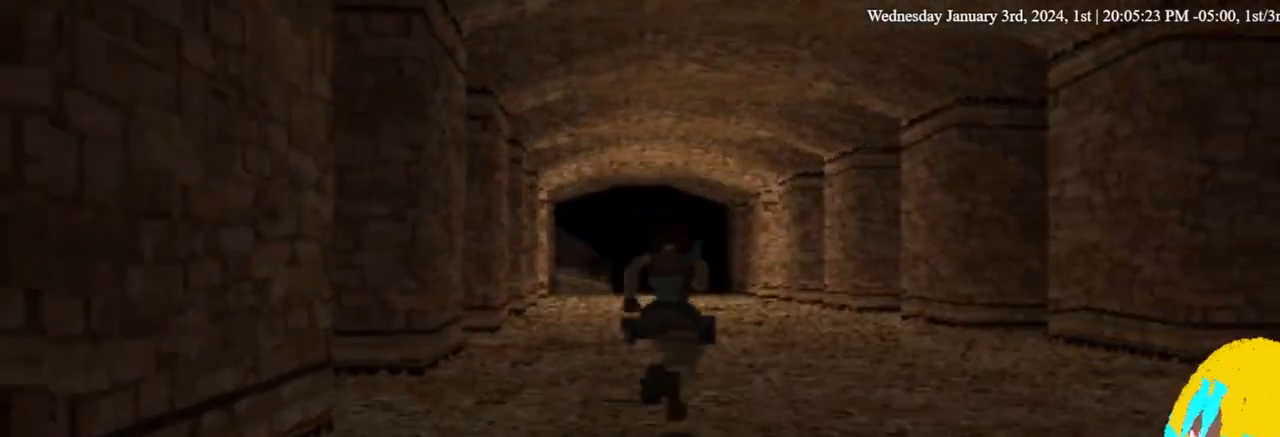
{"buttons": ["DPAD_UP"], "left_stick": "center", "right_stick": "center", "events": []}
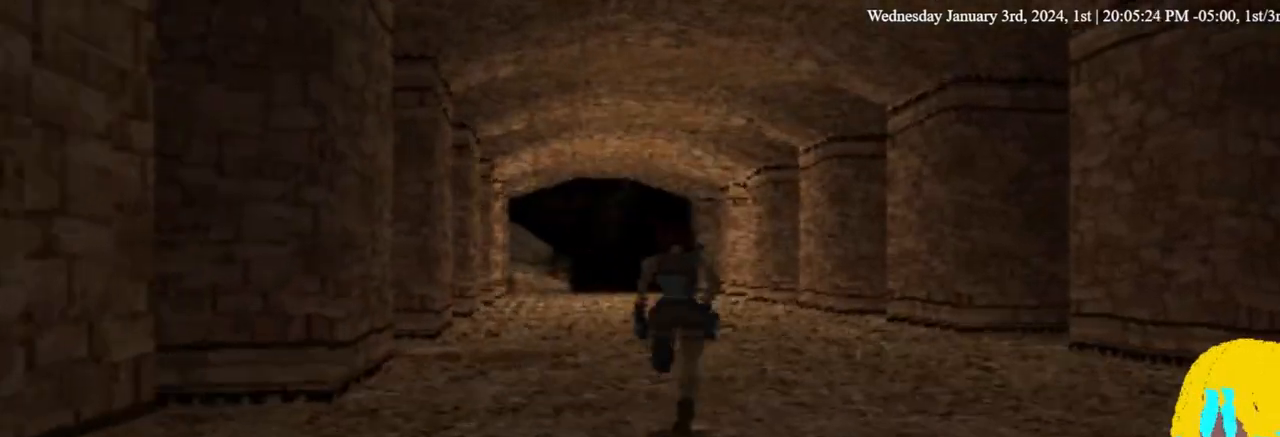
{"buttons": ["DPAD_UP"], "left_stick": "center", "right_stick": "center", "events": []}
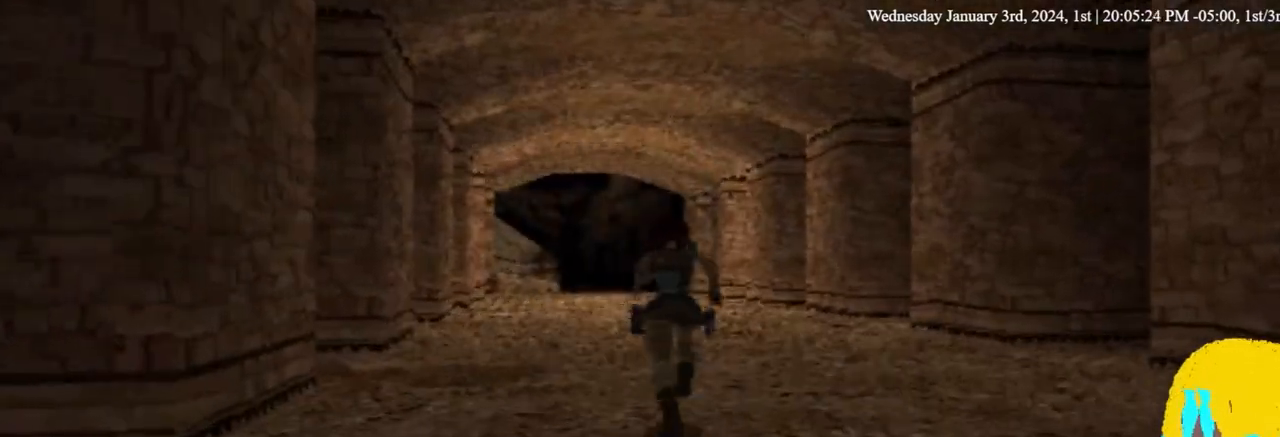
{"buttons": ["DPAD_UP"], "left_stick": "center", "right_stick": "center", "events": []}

==

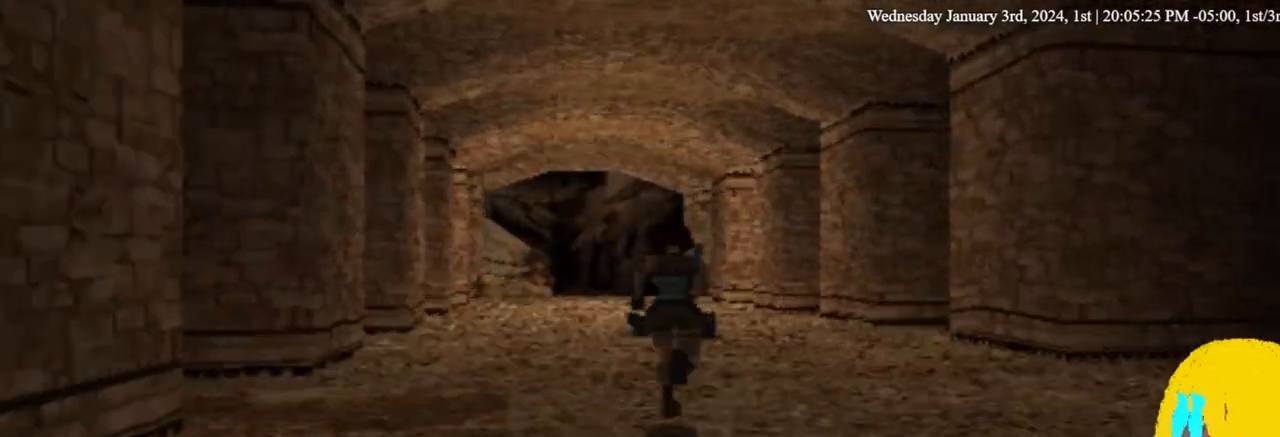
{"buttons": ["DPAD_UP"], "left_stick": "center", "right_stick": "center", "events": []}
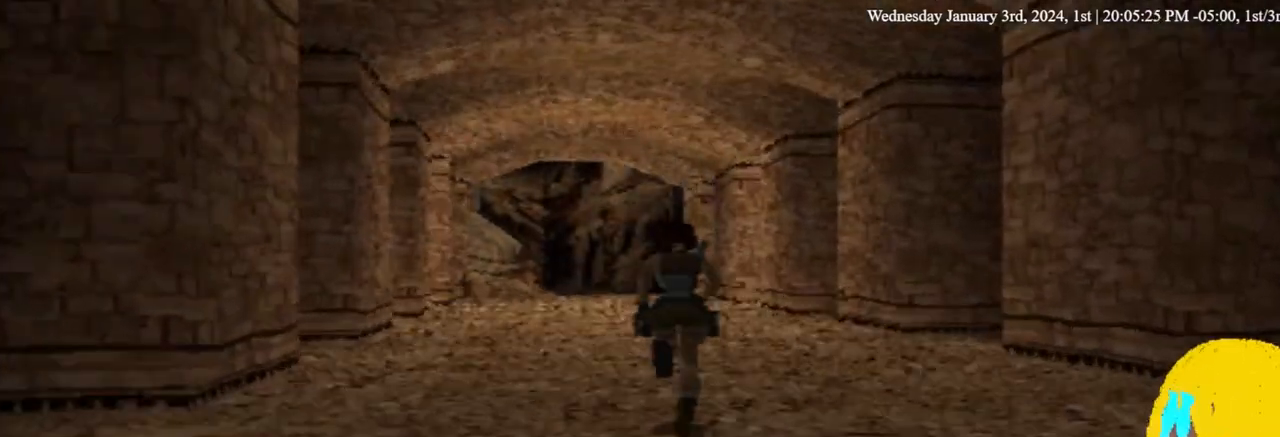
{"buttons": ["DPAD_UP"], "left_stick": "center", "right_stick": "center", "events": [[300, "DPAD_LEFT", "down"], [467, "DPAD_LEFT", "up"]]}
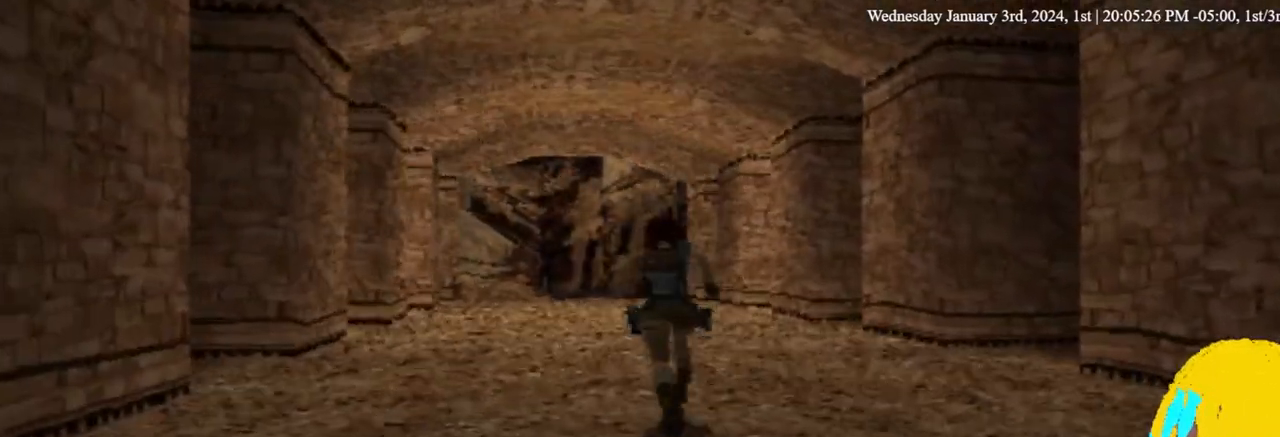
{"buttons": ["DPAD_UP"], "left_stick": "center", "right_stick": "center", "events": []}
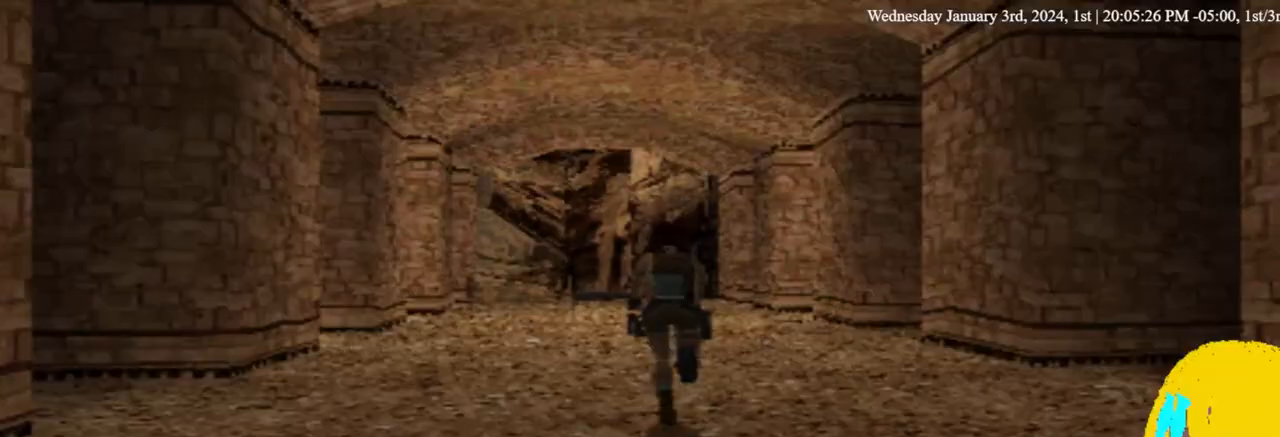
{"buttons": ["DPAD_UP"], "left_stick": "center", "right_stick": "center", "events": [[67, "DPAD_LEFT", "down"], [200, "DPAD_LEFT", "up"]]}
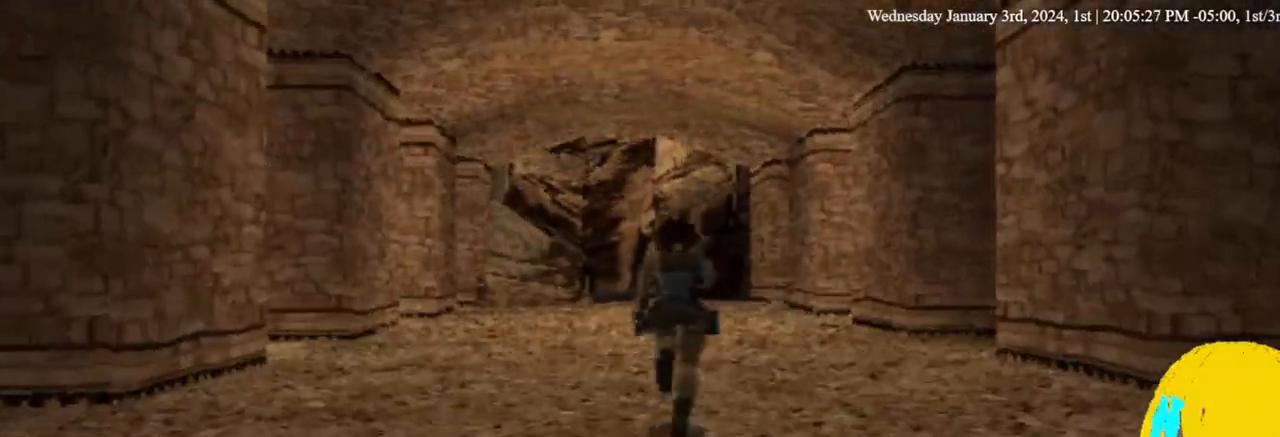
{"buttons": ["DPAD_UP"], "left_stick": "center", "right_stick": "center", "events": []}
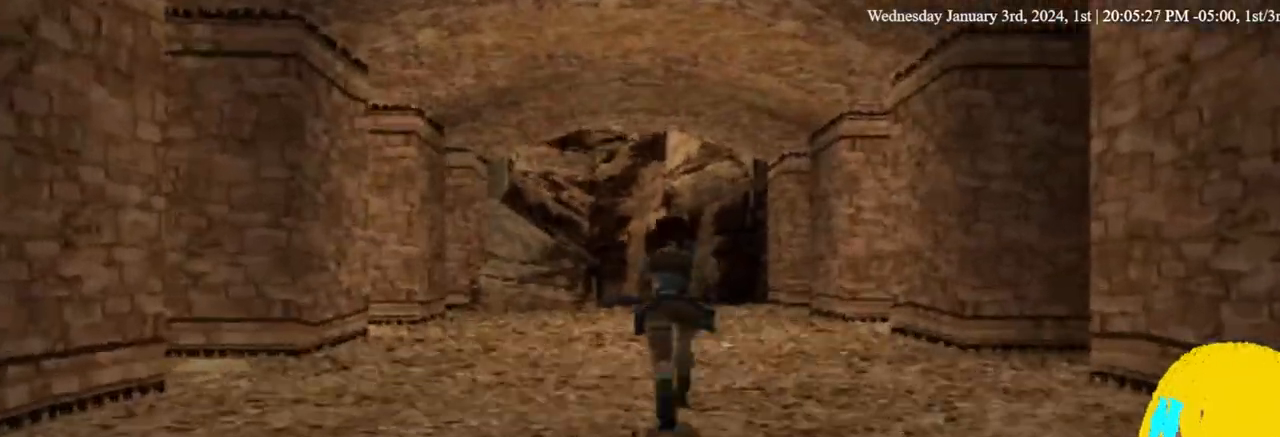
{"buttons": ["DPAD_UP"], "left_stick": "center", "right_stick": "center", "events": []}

REQUIRED WORK
All lines of the entries containing the string "down" must be shown in full.

OUTPUT
{"buttons": ["DPAD_UP"], "left_stick": "center", "right_stick": "center", "events": [[300, "DPAD_LEFT", "down"], [467, "DPAD_LEFT", "up"]]}
{"buttons": ["DPAD_UP"], "left_stick": "center", "right_stick": "center", "events": [[67, "DPAD_LEFT", "down"], [200, "DPAD_LEFT", "up"]]}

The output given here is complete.